Conditional Execution¶
Use a plain if inside a task. If a branch has no work, return a sentinel / None:
@wf.task(depends_on=["fetch"])
async def maybe_clean(ctx: TaskContext) -> dict:
if ctx.config.get("skip_cleaning", False):
return ctx.inputs
return clean(ctx.inputs)
For larger branch-specific pipelines, keep each branch as its own task and wire depends_on accordingly; skipped branches still schedule but can short-circuit cheaply from ctx.inputs.
Loops¶
Sequential repetition belongs inside a task (Python for / while is fine):
@wf.task
async def iterate(ctx: TaskContext) -> list[float]:
xs = ctx.inputs
for _ in range(ctx.config.get("iters", 10)):
xs = [x * 1.01 for x in xs]
return xs
Fan-Out Over a Runtime List¶
Use the parallel_map decorator when you need to fan out over a list produced by an upstream task:
from molexp.workflow import workflow, parallel_map, join, TaskContext
wf = workflow(name="fan-out")
@wf.task
async def scatter(ctx: TaskContext) -> list[int]:
return [1, 2, 3, 4]
@parallel_map(wf, fan_out_over="scatter")
async def process(ctx: TaskContext) -> int:
return ctx.inputs ** 2
@join(wf, depends_on=["process"], reducer="sum")

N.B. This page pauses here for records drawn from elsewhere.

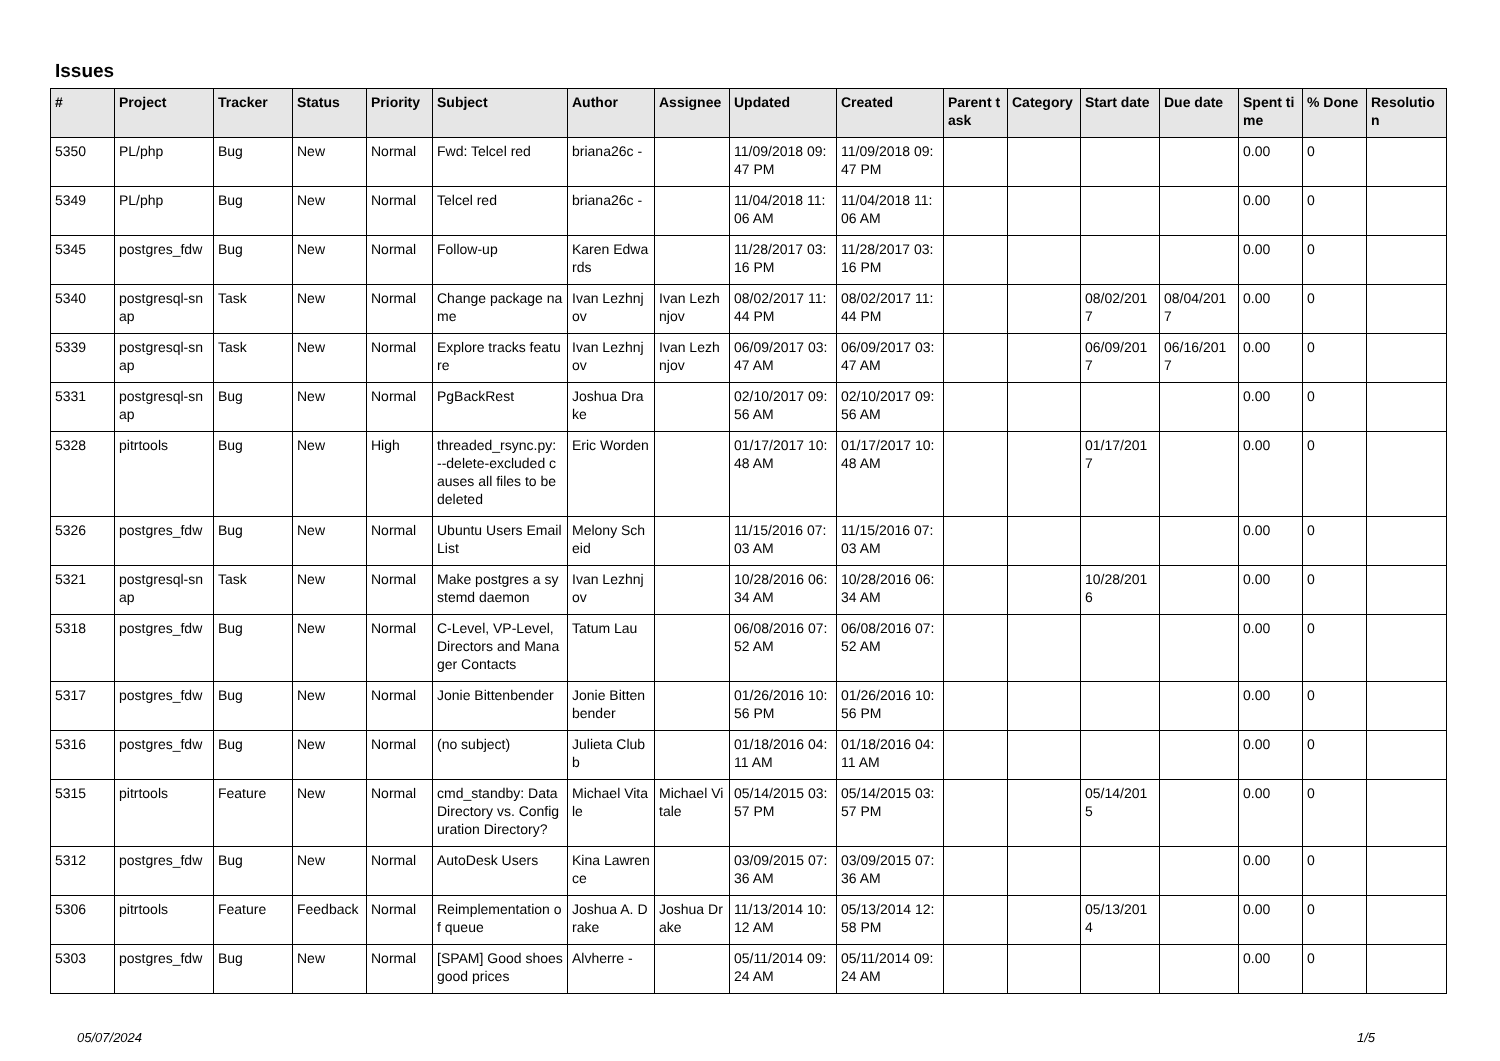Issues
| # | Project | Tracker | Status | Priority | Subject | Author | Assignee | Updated | Created | Parent task | Category | Start date | Due date | Spent time | % Done | Resolution |
| --- | --- | --- | --- | --- | --- | --- | --- | --- | --- | --- | --- | --- | --- | --- | --- | --- |
| 5350 | PL/php | Bug | New | Normal | Fwd: Telcel red | briana26c - | | 11/09/2018 09:47 PM | 11/09/2018 09:47 PM | | | | | 0.00 | 0 | |
| 5349 | PL/php | Bug | New | Normal | Telcel red | briana26c - | | 11/04/2018 11:06 AM | 11/04/2018 11:06 AM | | | | | 0.00 | 0 | |
| 5345 | postgres_fdw | Bug | New | Normal | Follow-up | Karen Edwards | | 11/28/2017 03:16 PM | 11/28/2017 03:16 PM | | | | | 0.00 | 0 | |
| 5340 | postgresql-snap | Task | New | Normal | Change package name | Ivan Lezhnjov | Ivan Lezhnjov | 08/02/2017 11:44 PM | 08/02/2017 11:44 PM | | | 08/02/2017 | 08/04/2017 | 0.00 | 0 | |
| 5339 | postgresql-snap | Task | New | Normal | Explore tracks feature | Ivan Lezhnjov | Ivan Lezhnjov | 06/09/2017 03:47 AM | 06/09/2017 03:47 AM | | | 06/09/2017 | 06/16/2017 | 0.00 | 0 | |
| 5331 | postgresql-snap | Bug | New | Normal | PgBackRest | Joshua Drake | | 02/10/2017 09:56 AM | 02/10/2017 09:56 AM | | | | | 0.00 | 0 | |
| 5328 | pitrtools | Bug | New | High | threaded_rsync.py: --delete-excluded causes all files to be deleted | Eric Worden | | 01/17/2017 10:48 AM | 01/17/2017 10:48 AM | | | 01/17/2017 | | 0.00 | 0 | |
| 5326 | postgres_fdw | Bug | New | Normal | Ubuntu Users Email List | Melony Scheid | | 11/15/2016 07:03 AM | 11/15/2016 07:03 AM | | | | | 0.00 | 0 | |
| 5321 | postgresql-snap | Task | New | Normal | Make postgres a systemd daemon | Ivan Lezhnjov | | 10/28/2016 06:34 AM | 10/28/2016 06:34 AM | | | 10/28/2016 | | 0.00 | 0 | |
| 5318 | postgres_fdw | Bug | New | Normal | C-Level, VP-Level, Directors and Manager Contacts | Tatum Lau | | 06/08/2016 07:52 AM | 06/08/2016 07:52 AM | | | | | 0.00 | 0 | |
| 5317 | postgres_fdw | Bug | New | Normal | Jonie Bittenbender | Jonie Bittenbender | | 01/26/2016 10:56 PM | 01/26/2016 10:56 PM | | | | | 0.00 | 0 | |
| 5316 | postgres_fdw | Bug | New | Normal | (no subject) | Julieta Clubb | | 01/18/2016 04:11 AM | 01/18/2016 04:11 AM | | | | | 0.00 | 0 | |
| 5315 | pitrtools | Feature | New | Normal | cmd_standby: Data Directory vs. Configuration Directory? | Michael Vitale | Michael Vitale | 05/14/2015 03:57 PM | 05/14/2015 03:57 PM | | | 05/14/2015 | | 0.00 | 0 | |
| 5312 | postgres_fdw | Bug | New | Normal | AutoDesk Users | Kina Lawrence | | 03/09/2015 07:36 AM | 03/09/2015 07:36 AM | | | | | 0.00 | 0 | |
| 5306 | pitrtools | Feature | Feedback | Normal | Reimplementation of queue | Joshua A. Drake | Joshua Drake | 11/13/2014 10:12 AM | 05/13/2014 12:58 PM | | | 05/13/2014 | | 0.00 | 0 | |
| 5303 | postgres_fdw | Bug | New | Normal | [SPAM] Good shoes good prices | Alvherre - | | 05/11/2014 09:24 AM | 05/11/2014 09:24 AM | | | | | 0.00 | 0 | |
05/07/2024 1/5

async def reduce(ctx: TaskContext) -> int:
return ctx.inputs
The decorators set per-task metadata (_parallel_map_config, _join_config) the runtime reads during scheduling. Use them when the fan-out count is only known at runtime; prefer plain depends_on when it's known at authoring time.
Pattern Selection¶
| Want | Use |
|---|---|
| Same-time concurrent tasks | same-level depends_on — no extra config |
| Conditional branch | plain Python if inside the task |
| Fixed-size fan-out | N tasks authored at build time with identical depends_on |
| Runtime-sized fan-out | @parallel_map(wf, fan_out_over=...) + @join(wf, reducer=...) |
| Long-running streaming processing | Actor (see task-and-actor.md) |
Explicit IR-level control-flow tasks (IfTask, ForTask, etc.) are not part of the current API and are not planned in the short term — the DAG shape + decorators cover the cases we've actually needed.
Runnable Example¶
examples/workflow/control_flow.py runs a diamond, a conditional branch driven by ctx.config, and a parallel_map + join fan-out.